Elaine Thompson-Herah schaute ungläubig auf die Anzeigentafel. Die Konkurrentinnen fielen ihr schon um den Hals, aber Jamaikas Sprint-Königin konnte es gar nicht fassen. 10,54 Sekunden über 100 m, nur einen Wimpernschlag langsamer als die sagenumwobene Florence Griffith-Joyner und erst die zweite Frau unter 10,60 Sekunden. Schlicht eine Wahnsinns-Zeit.
In 10,54 Sekunden liess es Thompson-Herah beim Diamond-League-Meeting in Eugene/USA bei ihrem ersten Auftritt nach dem Olympia-Triumph gleich wieder richtig krachen. Und dann kündigte die 29-Jährige nach ihrer Machtdemonstration an, dass die Uralt-Bestmarke aus der Ära des Anabolika-Dopings bald fallen könnte.
Ich denke, der Rekord ist in Reichweite.
«Ich denke, der Rekord ist in Reichweite, weil ich 10,5 gelaufen bin und noch so viel mehr in mir habe», sagte Thompson-Herah, die in Tokio drei Mal Gold gewonnen hatte, nach der zweitbesten Zeit der Geschichte.
Thompson-Herah will Geschichte schreiben
Vor 33 Jahren war Griffith-Joyner in 10,49 Sekunden den Fabelweltrekord gelaufen, der auf alle Zeiten unantastbar schien. Thompson-Herah, die in Tokio nach ebenfalls ganz starken 10,61 Sekunden wie vor fünf Jahren in Rio das Sprint-Double geholt hatte, schickt sich nun an, die Geschichte umzuschreiben.

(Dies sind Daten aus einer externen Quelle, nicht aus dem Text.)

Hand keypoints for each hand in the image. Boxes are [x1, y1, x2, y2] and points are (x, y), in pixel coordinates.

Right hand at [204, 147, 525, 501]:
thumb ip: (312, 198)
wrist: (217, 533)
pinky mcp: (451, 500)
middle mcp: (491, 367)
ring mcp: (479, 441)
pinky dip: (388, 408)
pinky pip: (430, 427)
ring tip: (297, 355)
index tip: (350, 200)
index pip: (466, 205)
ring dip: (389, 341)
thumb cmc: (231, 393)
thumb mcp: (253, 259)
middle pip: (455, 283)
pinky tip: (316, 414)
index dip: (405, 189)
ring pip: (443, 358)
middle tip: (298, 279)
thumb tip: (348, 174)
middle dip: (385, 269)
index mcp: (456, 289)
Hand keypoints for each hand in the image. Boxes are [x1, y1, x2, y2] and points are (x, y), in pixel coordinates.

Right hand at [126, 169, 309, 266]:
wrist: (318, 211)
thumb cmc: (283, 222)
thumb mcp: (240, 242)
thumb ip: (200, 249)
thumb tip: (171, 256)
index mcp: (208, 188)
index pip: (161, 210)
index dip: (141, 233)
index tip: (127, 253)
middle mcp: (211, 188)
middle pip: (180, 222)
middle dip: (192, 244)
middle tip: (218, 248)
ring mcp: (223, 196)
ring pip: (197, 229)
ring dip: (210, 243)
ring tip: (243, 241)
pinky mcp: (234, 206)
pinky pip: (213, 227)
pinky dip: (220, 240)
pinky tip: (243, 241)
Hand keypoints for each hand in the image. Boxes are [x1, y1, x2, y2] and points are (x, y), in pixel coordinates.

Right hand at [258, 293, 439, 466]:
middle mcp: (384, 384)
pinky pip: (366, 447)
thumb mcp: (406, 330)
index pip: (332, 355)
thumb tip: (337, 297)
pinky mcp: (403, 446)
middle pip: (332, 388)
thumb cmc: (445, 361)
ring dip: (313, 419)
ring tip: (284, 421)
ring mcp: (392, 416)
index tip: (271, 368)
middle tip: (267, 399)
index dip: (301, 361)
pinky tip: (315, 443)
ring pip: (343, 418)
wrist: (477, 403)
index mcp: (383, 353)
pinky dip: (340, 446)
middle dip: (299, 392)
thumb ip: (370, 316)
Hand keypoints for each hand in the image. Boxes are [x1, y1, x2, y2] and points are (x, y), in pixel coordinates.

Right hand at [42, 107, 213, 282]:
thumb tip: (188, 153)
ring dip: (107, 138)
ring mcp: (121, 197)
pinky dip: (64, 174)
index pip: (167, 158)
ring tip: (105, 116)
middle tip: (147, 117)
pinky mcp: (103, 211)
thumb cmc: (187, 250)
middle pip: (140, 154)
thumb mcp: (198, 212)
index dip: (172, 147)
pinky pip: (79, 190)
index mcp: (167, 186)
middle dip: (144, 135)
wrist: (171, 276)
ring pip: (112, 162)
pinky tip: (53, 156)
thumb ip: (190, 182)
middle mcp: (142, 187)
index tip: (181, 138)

Schon am Samstag in Eugene, am Ort der WM 2022, wäre vielleicht mehr möglich gewesen, wenn die Windunterstützung etwas stärker gewesen wäre als die gemessenen 0,9 m/s.
Wahnsinns-Zeit wirft Fragen auf
Als «erstaunlich» empfand Thompson-Herah ihre Leistung – und auch so mancher Dopingfahnder dürfte gestaunt haben. Schliesslich gilt die Zeit von Griffith-Joyner, die 1998 im Alter von nur 38 Jahren starb, als – nun ja – stark belastet. Und wenn Thompson-Herah nun nur unwesentlich langsamer ist, wirft dies natürlich Fragen auf. Zumal das Anti-Doping-System in der jüngeren Vergangenheit wegen Corona lange brach lag.
Doch die Jagd nach dem «Flo-Jo»-Weltrekord geht weiter, schon am Donnerstag hat Thompson-Herah in Lausanne die nächste Chance. Es sei ihr «Job», eine «Generation zu inspirieren», sagte sie über ihre Mission: «Ich muss den Job erledigen.»